No Law: Intellectual Property in the Image of an Absolute First Amendment

By David L. Lange; H. Jefferson Powell | Go to book overview

Errata And Apocrypha

NO DOUBT SOME MISTAKES have crept into our book. No doubt we have failed to note some works that might have merited acknowledgment. No doubt we have cited some in error. In a project of such length, and one that has taken several years to complete, it would be remarkable were it otherwise. For such errors and omissions as there may be, we apologize. We will welcome corrections from readers.

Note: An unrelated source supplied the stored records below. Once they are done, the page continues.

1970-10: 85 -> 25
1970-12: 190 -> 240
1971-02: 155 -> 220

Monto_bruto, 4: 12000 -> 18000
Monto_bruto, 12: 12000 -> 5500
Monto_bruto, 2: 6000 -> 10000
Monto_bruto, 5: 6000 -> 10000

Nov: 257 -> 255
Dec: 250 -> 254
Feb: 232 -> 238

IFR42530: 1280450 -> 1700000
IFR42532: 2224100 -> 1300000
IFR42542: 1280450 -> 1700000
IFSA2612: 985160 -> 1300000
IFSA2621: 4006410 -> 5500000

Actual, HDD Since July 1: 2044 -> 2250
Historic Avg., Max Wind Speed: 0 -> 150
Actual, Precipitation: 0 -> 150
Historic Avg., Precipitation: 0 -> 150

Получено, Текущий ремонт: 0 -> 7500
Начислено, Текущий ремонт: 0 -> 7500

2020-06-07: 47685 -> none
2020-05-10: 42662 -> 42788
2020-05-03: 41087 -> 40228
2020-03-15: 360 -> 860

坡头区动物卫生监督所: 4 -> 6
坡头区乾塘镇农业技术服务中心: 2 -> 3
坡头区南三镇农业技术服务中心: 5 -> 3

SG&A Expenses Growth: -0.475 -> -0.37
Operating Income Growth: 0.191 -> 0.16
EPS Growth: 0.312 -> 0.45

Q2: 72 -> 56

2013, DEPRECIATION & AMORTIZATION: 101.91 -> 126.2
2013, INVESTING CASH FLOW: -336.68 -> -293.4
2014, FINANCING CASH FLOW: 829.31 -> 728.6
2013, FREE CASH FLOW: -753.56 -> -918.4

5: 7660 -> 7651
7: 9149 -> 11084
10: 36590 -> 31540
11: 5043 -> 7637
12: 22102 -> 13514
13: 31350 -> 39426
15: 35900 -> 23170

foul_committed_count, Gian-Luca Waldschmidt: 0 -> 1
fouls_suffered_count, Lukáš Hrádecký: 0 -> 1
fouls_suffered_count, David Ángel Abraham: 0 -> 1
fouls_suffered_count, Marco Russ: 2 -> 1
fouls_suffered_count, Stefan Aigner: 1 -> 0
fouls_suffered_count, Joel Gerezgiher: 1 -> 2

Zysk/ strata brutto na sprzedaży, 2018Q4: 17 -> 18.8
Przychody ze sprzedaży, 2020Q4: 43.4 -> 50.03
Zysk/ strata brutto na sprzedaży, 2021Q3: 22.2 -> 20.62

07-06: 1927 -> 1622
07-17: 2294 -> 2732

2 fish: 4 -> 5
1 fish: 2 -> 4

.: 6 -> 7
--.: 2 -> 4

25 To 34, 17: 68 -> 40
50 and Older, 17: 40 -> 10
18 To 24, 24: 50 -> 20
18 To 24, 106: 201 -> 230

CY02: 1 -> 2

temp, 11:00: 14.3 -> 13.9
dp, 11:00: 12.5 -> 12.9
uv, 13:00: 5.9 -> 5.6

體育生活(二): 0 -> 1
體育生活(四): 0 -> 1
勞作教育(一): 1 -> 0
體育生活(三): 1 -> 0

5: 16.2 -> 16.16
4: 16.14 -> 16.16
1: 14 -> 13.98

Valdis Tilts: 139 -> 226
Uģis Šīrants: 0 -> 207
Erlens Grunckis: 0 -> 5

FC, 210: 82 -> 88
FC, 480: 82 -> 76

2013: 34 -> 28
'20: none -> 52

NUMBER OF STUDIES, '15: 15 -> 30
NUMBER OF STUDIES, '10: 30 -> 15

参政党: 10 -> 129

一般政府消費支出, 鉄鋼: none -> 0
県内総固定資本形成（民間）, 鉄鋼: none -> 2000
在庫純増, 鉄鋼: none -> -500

As we go to press, meanwhile, we note two instances in which we have boldly stated as fact what may well be merely apocryphal. One is the suggestion (in Chapter 2) that Judge Hand's manuscripts in Nichols and Sheldon “are preserved under glass in the Copyright Office.” We were told as much some years ago, and believe that there is probably at least some truth to the story. But the Copyright Office is currently undergoing renovation, with considerable resulting disarray. We have been able neither to confirm our claim, nor to discount it altogether. It is a charming story, and we have decided to leave it as is.

For similar reasons we have decided not to delete the anecdote involving the nineteenth-century patent commissioner whose supposed observations about coming to the end of patentable subject matter have been retailed frequently over a rather long period of time. We have actually discovered a web site that seeks to debunk the tale as myth; we imagine that myth it probably is. But it is still well-embedded in the lore and culture of patent law, and we like it. In fact we like it enough to have included it twice. An old friend used to recite a bit of doggerel that seems suited to the occasion: “A little nonsense now and then is relished by the wisest men.” We do not claim to be wise, but we beg the reader's indulgence in this small matter nevertheless.